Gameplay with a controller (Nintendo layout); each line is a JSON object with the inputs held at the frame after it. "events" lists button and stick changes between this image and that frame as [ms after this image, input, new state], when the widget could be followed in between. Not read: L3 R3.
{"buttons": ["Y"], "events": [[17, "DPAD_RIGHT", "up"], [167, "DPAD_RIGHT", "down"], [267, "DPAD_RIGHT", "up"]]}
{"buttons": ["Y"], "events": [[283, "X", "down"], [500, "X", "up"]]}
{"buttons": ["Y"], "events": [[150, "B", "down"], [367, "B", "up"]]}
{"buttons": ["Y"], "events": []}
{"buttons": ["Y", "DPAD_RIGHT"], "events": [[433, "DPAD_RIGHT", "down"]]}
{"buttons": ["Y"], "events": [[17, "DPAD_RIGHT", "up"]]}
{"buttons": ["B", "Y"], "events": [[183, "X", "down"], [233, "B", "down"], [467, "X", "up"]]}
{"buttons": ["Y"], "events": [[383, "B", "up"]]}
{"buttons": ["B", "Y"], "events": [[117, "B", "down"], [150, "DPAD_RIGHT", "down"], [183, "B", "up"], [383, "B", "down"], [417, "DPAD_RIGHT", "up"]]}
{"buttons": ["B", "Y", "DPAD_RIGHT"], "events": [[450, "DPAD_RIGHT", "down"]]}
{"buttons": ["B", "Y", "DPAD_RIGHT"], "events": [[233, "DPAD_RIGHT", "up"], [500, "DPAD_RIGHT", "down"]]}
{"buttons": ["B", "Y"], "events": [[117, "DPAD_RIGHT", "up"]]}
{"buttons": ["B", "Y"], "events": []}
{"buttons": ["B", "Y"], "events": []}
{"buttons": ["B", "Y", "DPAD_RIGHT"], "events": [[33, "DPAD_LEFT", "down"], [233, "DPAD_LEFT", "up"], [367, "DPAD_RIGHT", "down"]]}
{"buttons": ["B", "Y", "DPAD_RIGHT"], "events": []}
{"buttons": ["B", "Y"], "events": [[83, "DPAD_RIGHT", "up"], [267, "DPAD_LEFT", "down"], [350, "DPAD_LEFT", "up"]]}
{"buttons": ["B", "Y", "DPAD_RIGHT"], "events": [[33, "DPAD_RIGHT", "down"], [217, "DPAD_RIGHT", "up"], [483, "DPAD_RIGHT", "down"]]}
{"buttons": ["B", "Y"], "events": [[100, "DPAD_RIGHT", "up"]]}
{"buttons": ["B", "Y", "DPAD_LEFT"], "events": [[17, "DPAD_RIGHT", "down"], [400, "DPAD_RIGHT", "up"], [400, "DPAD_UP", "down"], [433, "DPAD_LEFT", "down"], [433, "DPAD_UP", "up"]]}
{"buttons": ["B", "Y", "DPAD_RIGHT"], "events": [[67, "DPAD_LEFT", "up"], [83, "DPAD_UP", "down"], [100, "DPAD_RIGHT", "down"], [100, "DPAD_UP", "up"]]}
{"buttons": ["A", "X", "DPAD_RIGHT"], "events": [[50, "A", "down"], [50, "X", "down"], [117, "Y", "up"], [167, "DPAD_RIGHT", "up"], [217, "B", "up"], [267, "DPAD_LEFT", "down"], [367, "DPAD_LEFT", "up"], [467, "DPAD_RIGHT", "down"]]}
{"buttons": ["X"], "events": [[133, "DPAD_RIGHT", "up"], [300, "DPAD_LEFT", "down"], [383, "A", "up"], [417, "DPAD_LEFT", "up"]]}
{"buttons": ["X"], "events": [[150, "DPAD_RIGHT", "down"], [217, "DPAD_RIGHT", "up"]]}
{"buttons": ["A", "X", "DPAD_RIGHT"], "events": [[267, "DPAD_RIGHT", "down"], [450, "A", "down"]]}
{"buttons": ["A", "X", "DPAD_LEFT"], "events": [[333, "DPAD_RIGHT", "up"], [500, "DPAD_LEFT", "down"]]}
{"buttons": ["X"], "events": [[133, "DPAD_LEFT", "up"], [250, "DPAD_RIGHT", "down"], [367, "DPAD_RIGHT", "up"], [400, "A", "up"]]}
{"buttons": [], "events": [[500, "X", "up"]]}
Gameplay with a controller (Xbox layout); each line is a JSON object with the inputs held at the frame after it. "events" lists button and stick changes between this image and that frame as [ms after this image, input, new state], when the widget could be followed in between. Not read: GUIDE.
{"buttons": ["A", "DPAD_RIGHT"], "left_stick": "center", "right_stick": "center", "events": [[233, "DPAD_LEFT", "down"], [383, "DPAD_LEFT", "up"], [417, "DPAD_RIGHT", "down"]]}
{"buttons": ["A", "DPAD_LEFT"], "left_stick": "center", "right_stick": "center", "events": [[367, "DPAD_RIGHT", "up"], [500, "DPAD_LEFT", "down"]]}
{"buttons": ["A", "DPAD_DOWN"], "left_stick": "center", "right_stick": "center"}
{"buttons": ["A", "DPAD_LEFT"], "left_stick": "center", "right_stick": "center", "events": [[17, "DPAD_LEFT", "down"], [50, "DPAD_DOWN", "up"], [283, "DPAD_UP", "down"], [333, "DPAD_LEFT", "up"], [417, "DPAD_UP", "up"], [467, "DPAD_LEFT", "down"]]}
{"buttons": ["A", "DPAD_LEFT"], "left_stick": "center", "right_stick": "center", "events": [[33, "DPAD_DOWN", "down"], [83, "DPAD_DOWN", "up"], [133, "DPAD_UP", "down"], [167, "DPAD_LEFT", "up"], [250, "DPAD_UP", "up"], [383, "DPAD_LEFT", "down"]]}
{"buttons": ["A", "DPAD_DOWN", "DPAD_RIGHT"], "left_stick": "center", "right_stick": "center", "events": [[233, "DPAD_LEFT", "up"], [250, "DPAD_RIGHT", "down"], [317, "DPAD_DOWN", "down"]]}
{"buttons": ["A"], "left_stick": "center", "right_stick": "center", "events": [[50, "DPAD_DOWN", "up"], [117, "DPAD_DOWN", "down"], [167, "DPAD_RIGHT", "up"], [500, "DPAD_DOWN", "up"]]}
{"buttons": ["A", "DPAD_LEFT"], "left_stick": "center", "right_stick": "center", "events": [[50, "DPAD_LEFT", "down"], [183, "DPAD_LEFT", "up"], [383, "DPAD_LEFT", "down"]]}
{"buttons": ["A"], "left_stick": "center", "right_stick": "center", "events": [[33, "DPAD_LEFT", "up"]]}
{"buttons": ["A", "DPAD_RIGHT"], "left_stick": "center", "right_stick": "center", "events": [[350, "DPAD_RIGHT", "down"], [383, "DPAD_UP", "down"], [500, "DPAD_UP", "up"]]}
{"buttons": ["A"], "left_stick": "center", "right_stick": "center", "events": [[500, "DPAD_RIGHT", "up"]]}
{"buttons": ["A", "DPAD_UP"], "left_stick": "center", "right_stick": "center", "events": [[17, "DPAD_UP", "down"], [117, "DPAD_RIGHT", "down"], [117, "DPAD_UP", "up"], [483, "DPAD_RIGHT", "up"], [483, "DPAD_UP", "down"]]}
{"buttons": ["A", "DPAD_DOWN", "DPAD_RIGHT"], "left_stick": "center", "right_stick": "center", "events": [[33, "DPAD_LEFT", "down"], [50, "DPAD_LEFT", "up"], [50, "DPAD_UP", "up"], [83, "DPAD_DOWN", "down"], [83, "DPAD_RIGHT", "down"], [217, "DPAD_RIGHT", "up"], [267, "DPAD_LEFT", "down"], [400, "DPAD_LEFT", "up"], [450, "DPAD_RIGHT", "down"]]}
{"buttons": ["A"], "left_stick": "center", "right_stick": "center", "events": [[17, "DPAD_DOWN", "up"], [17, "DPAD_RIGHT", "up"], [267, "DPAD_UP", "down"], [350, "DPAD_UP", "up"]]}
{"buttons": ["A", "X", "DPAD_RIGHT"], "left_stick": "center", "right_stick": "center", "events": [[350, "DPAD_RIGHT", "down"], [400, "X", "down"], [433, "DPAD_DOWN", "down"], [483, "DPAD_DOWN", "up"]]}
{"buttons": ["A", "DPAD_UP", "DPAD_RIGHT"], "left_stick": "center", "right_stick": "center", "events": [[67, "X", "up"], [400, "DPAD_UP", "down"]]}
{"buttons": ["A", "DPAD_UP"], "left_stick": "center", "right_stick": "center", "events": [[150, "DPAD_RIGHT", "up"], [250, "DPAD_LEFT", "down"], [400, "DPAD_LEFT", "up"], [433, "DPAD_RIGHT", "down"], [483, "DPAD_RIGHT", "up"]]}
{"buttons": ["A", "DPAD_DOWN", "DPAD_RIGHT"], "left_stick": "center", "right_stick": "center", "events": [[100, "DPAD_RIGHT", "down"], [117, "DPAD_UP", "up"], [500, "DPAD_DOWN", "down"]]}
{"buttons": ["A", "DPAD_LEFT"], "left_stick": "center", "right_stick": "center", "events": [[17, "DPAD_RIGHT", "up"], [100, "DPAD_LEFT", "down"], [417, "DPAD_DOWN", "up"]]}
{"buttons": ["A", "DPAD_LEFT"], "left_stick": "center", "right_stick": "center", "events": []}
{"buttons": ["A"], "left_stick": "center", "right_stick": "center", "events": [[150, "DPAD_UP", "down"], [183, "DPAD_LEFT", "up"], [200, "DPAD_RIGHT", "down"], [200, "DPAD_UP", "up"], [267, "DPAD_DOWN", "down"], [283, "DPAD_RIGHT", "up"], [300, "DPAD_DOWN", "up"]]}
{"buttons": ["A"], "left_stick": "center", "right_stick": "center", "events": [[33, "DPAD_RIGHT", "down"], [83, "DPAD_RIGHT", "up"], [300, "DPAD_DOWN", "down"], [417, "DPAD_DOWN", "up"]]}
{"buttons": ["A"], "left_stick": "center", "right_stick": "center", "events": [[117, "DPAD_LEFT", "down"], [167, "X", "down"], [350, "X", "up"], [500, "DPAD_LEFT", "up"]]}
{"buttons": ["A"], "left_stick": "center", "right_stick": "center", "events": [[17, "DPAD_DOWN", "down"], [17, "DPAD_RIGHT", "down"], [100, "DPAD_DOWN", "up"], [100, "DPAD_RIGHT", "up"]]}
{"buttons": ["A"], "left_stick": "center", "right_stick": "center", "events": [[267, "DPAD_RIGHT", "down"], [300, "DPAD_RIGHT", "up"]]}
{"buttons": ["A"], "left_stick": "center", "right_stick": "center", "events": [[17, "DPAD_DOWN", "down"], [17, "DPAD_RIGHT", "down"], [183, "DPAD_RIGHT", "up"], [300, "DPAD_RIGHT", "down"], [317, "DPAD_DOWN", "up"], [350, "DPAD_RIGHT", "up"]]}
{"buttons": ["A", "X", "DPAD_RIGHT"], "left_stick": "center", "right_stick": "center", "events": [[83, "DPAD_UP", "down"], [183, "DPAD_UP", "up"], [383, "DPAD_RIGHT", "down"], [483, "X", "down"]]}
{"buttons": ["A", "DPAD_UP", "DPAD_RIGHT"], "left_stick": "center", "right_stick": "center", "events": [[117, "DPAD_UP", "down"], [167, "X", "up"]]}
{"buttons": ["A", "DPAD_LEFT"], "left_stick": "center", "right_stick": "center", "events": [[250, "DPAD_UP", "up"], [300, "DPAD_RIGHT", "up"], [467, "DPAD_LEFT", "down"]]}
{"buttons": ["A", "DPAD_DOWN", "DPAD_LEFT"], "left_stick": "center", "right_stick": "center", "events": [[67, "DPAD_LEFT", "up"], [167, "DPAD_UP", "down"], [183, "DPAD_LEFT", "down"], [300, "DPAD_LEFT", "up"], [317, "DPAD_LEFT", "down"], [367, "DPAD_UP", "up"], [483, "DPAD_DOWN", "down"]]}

THE PROBLEM — Pick out all lines from the data above in which the word "inputs" appears.

TASK RESPONSE —
Gameplay with a controller (Nintendo layout); each line is a JSON object with the inputs held at the frame after it. "events" lists button and stick changes between this image and that frame as [ms after this image, input, new state], when the widget could be followed in between. Not read: L3 R3.
Gameplay with a controller (Xbox layout); each line is a JSON object with the inputs held at the frame after it. "events" lists button and stick changes between this image and that frame as [ms after this image, input, new state], when the widget could be followed in between. Not read: GUIDE.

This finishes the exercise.